The funding is strategic contemplating Nvidia’s chips are nonetheless the default infrastructure for coaching and working frontier fashions. Fashions tuned to its {hardware} give prospects a built-in purpose to remain on Nvidia regardless of efforts from rivals to make use of different {hardware}. However there is a extra pressing strain behind the transfer: America is dropping the open-source AI race, and dropping it quick.
Chinese language open fashions went from barely 1.2% of worldwide open-model utilization in late 2024 to roughly 30% by the top of 2025, in response to analysis by OpenRouter and Andreessen Horowitz. Alibaba’s Qwen overtook Meta’s Llama because the most-used self-hosted open-source mannequin, in response to Runpod. American corporations together with Airbnb adopted it for customer support. Startups worldwide are constructing on prime of it. Past market share, that sort of adoption creates infrastructure dependencies which might be laborious to reverse.

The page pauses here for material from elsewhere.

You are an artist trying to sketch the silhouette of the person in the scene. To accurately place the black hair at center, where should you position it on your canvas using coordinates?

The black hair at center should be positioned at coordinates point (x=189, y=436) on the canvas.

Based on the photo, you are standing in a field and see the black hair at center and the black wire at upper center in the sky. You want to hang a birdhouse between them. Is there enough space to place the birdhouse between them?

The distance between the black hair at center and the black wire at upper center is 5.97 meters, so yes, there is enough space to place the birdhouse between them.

Whereas U.S. giants like OpenAI, Anthropic, and Google preserve their greatest fashions locked behind APIs, Chinese language labs from DeepSeek to Alibaba have been flooding the open ecosystem. Meta was the one main American participant competing in open supply with Llama, however Zuckerberg not too long ago signaled the corporate won’t make future fashions absolutely open.

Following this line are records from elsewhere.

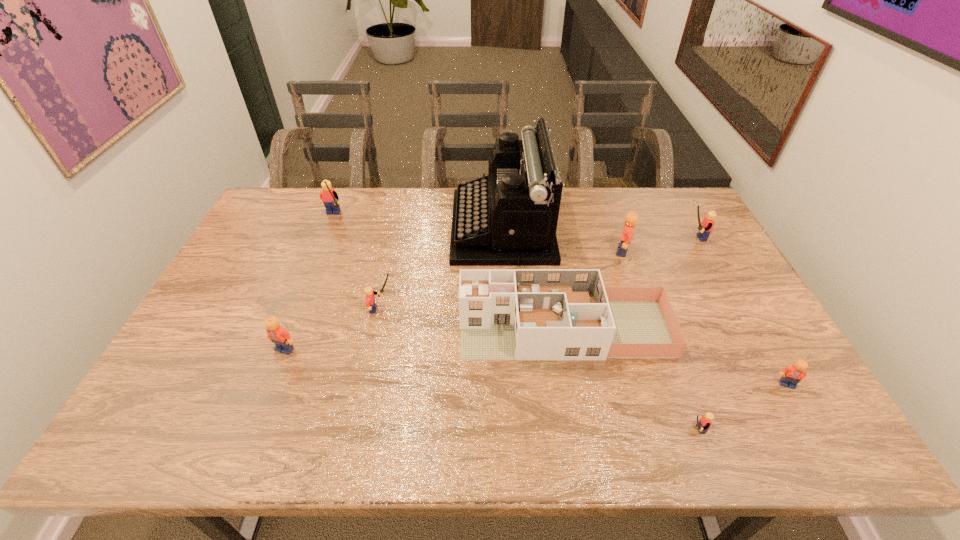
In the image, there is a desktop. Identify the location of vacant space at the near edge. (494, 435).

Locate an element on the screen. vacant space at the left edge is located at coordinates [x=164, y=376].

The image size is (960, 540). I want to click on free location at the right edge of the desktop, so click(749, 345).

Locate an element on the screen. free space at the far left corner of the desktop is located at coordinates (277, 216).

The width and height of the screenshot is (960, 540). What are the coordinates of `vacant space at the near left corner` in the screenshot? It's located at (138, 427).

In order to click on empty space that is in between the smallest yellow Lego and the second smallest orange Lego in this screenshot , I will do `click(489, 389)`.

Identify the location of empty space that is in between the biggest orange Lego and the leftmost orange Lego. Image resolution: width=960 pixels, height=540 pixels. (454, 300).

Where is `empty location between the black typewriter and the leftmost orange Lego`? empty location between the black typewriter and the leftmost orange Lego is located at coordinates (394, 288).

Find the location of a particular element. The height and width of the screenshot is (540, 960). unoccupied position between the nearest yellow Lego and the third Lego from left to right is located at coordinates (538, 369).

You are a GUI agent. You are given a task and a screenshot of the screen. Output one action in this format:
    pyautogui.click(x=<x>, y=<y>)
    Task: Click on the free space between the leftmost orange Lego and the smallest yellow Lego
    The height and width of the screenshot is (540, 960).
    Given the screenshot: What is the action you would take?
    pyautogui.click(x=489, y=389)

The hole between “greatest proprietary mannequin” and “greatest open mannequin” was once huge—and in America’s favor. That hole is now very small, and the open aspect of the ledger is more and more Chinese language.
Unimaginable graph. In only one 12 months, China fully overtook the U.S. in free AI fashions.
Not a single U.S. mannequin within the prime 5 in the present day when final 12 months the highest 3 had been all American. pic.twitter.com/34ErpBv8rg
— Arnaud Bertrand (@RnaudBertrand) October 14, 2025
There’s additionally a {hardware} risk beneath all of this. A brand new DeepSeek mannequin is extensively anticipated to drop quickly, and it is rumored to have been educated fully on chips made by Huawei—a sanctioned Chinese language firm. If that is confirmed, then it could give builders around the globe, notably in China, a concrete purpose to begin testing Huawei’s {hardware}. China’s Ziphu AI is already doing that.
That is the situation Nvidia most wants to stop: Chinese language open fashions and Chinese language chips constructing an ecosystem that does not want Nvidia in any respect.
Day by day Debrief Publication
Begin day-after-day with the highest information tales proper now, plus unique options, a podcast, movies and extra.